What is a credit score and how does it affect your ability to get a new loan for a car or truck?
Kenneth Elliot wrote in the March 21, 2008 edition of the American Chronicle, “…[T]The FICO score remains a primary tool for lenders. It might not determine the final decision, but it definitely influences the “first cut” when presented with a stack of applications to approve or disapprove. “
FICO is the name of the consulting firm that developed standards for calculating credit score, Fair Isaac Corporation. The FICO scoring rubric is the most common method used to determine an individual’s creditworthiness. In the United States, credit bureaus or credit reporters analyze an individual’s financial past – debts, loans, utility bill payments, past car loans or mortgages, and more. – to determine if it represents a good loan risk. A FICO score ranges from 300 to 850. 850 is the highest possible credit score; people with high scores have little or no difficulty in obtaining loans. Conversely, credit scores near the lower end of the FICO rating range indicate people who are high risk borrowers; these people generally have extreme difficulty managing their debts.
CNN Money reports that the average American has over $ 9,000 in credit card debt. Late or missed credit card payments are one of the main factors that lower individual credit scores. Many people spend more money than they actually earn and are drawn to the lure of shopping on credit, which seems like easy money at first. People with a high debt-to-income ratio might not be able to afford monthly credit card payments. After a few months of missed or late payments, a person may find that their credit score is surprisingly low.
The FICO credit score is determined by a sum of factors. Each factor in a person’s credit history is given a different weight in the final assessment of their financial situation. When determining a credit score, the greatest weight is given to the individual’s debt and bill payment history (is it timely or perpetually late?) And the total amount of debt. he wears. The length of an individual’s credit history is less important – but still contributes to the final credit score; the types of debt he has and how often he has applied for new credit.
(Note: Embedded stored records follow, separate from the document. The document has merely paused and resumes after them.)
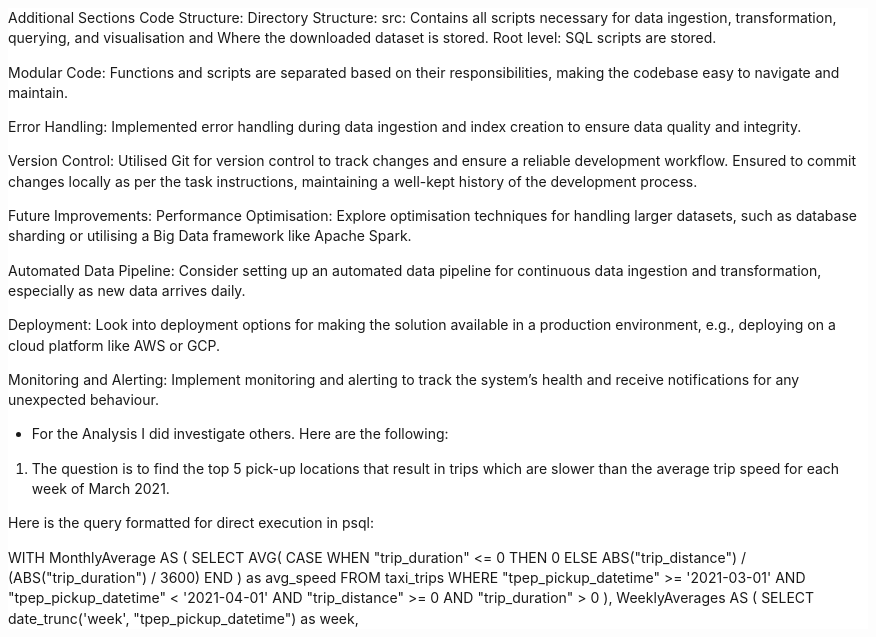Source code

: Additional Sections
Code Structure:
Directory Structure:
src: Contains all scripts necessary for data ingestion, transformation, querying, and visualisation and Where the downloaded dataset is stored.
Root level: SQL scripts are stored.

Modular Code:
Functions and scripts are separated based on their responsibilities, making the codebase easy to navigate and maintain.


Error Handling:
Implemented error handling during data ingestion and index creation to ensure data quality and integrity.


Version Control:
Utilised Git for version control to track changes and ensure a reliable development workflow.
Ensured to commit changes locally as per the task instructions, maintaining a well-kept history of the development process.


Future Improvements:
Performance Optimisation:
Explore optimisation techniques for handling larger datasets, such as database sharding or utilising a Big Data framework like Apache Spark.


Automated Data Pipeline:
Consider setting up an automated data pipeline for continuous data ingestion and transformation, especially as new data arrives daily.


Deployment:
Look into deployment options for making the solution available in a production environment, e.g., deploying on a cloud platform like AWS or GCP.


Monitoring and Alerting:
Implement monitoring and alerting to track the system’s health and receive notifications for any unexpected behaviour.


- For the Analysis I did investigate others.
Here are the following: 

1. The question is to find the top 5 pick-up locations that result in trips which are slower than the average trip speed for each week of March 2021. 

Here is the query formatted for direct execution in psql:

WITH MonthlyAverage AS (
    SELECT
        AVG(
            CASE WHEN "trip_duration" <= 0 THEN
                0
            ELSE
                ABS("trip_distance") / (ABS("trip_duration") / 3600)
            END
        ) as avg_speed
    FROM
        taxi_trips
    WHERE
        "tpep_pickup_datetime" >= '2021-03-01' AND
        "tpep_pickup_datetime" < '2021-04-01'
        AND "trip_distance" >= 0
        AND "trip_duration" > 0
),
WeeklyAverages AS (
    SELECT
        date_trunc('week', "tpep_pickup_datetime") as week,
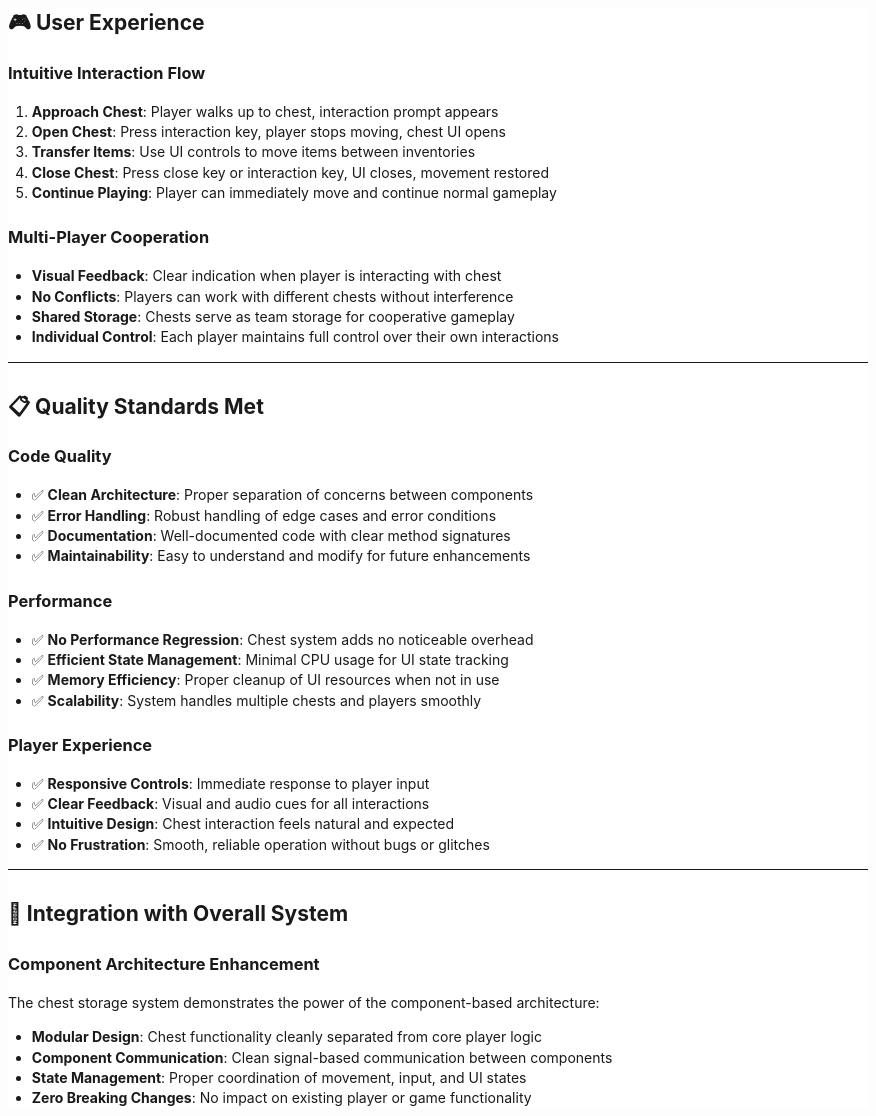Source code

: 
## 🎮 **User Experience**

### **Intuitive Interaction Flow**
1. **Approach Chest**: Player walks up to chest, interaction prompt appears
2. **Open Chest**: Press interaction key, player stops moving, chest UI opens
3. **Transfer Items**: Use UI controls to move items between inventories
4. **Close Chest**: Press close key or interaction key, UI closes, movement restored
5. **Continue Playing**: Player can immediately move and continue normal gameplay

### **Multi-Player Cooperation**
- **Visual Feedback**: Clear indication when player is interacting with chest
- **No Conflicts**: Players can work with different chests without interference
- **Shared Storage**: Chests serve as team storage for cooperative gameplay
- **Individual Control**: Each player maintains full control over their own interactions

---

## 📋 **Quality Standards Met**

### **Code Quality**
- ✅ **Clean Architecture**: Proper separation of concerns between components
- ✅ **Error Handling**: Robust handling of edge cases and error conditions
- ✅ **Documentation**: Well-documented code with clear method signatures
- ✅ **Maintainability**: Easy to understand and modify for future enhancements

### **Performance**
- ✅ **No Performance Regression**: Chest system adds no noticeable overhead
- ✅ **Efficient State Management**: Minimal CPU usage for UI state tracking
- ✅ **Memory Efficiency**: Proper cleanup of UI resources when not in use
- ✅ **Scalability**: System handles multiple chests and players smoothly

### **Player Experience**
- ✅ **Responsive Controls**: Immediate response to player input
- ✅ **Clear Feedback**: Visual and audio cues for all interactions
- ✅ **Intuitive Design**: Chest interaction feels natural and expected
- ✅ **No Frustration**: Smooth, reliable operation without bugs or glitches

---

## 🚀 **Integration with Overall System**

### **Component Architecture Enhancement**
The chest storage system demonstrates the power of the component-based architecture:
- **Modular Design**: Chest functionality cleanly separated from core player logic
- **Component Communication**: Clean signal-based communication between components
- **State Management**: Proper coordination of movement, input, and UI states
- **Zero Breaking Changes**: No impact on existing player or game functionality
People who make timely bill payments, have long credit histories, and have demonstrated convincing abilities to manage their debts often have the best credit scores.
Before being eligible for a car or truck loan, you will be asked to provide the lending institution of your choice – whether it is the car dealership, the bank or an individual – information about yourself. . The information required may include full contact information; a social security number; details about your mortgage or apartment lease and employment records. The lending institution will forward your information to one of three credit bureaus – Equifax, Experian, or TransUnion. The credit reporting agency uses the FICO algorithm to determine your credit score.
If your credit score is less than stellar, don’t despair. You may still be able to finance a new vehicle. Remember: you always have two options when it comes to pitting a bad credit against the stringent terms of a car or truck loan. You can work to improve this score or find lenders who are willing to work with you. However, if your credit score is good, then you are a preferred borrower and you will likely be able to get loans at attractive (i.e. low) interest rates. Go ahead and get that new car or truck loan!